# Description of the task
In the entries below, find each line with the word "games" and return it.

# Extracted page text data
__________________________________________________

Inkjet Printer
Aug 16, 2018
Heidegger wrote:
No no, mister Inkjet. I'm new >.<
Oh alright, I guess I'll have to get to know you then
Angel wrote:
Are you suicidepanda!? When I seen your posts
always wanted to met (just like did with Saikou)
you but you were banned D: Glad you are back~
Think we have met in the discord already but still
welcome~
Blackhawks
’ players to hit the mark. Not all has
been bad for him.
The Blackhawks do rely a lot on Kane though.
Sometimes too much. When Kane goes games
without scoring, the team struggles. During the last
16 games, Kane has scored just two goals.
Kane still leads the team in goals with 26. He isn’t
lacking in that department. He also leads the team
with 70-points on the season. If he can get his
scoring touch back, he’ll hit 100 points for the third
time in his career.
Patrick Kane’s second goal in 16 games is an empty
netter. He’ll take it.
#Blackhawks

__________________________________________________

# Response box
Sometimes too much. When Kane goes games
16 games, Kane has scored just two goals.
Patrick Kane’s second goal in 16 games is an empty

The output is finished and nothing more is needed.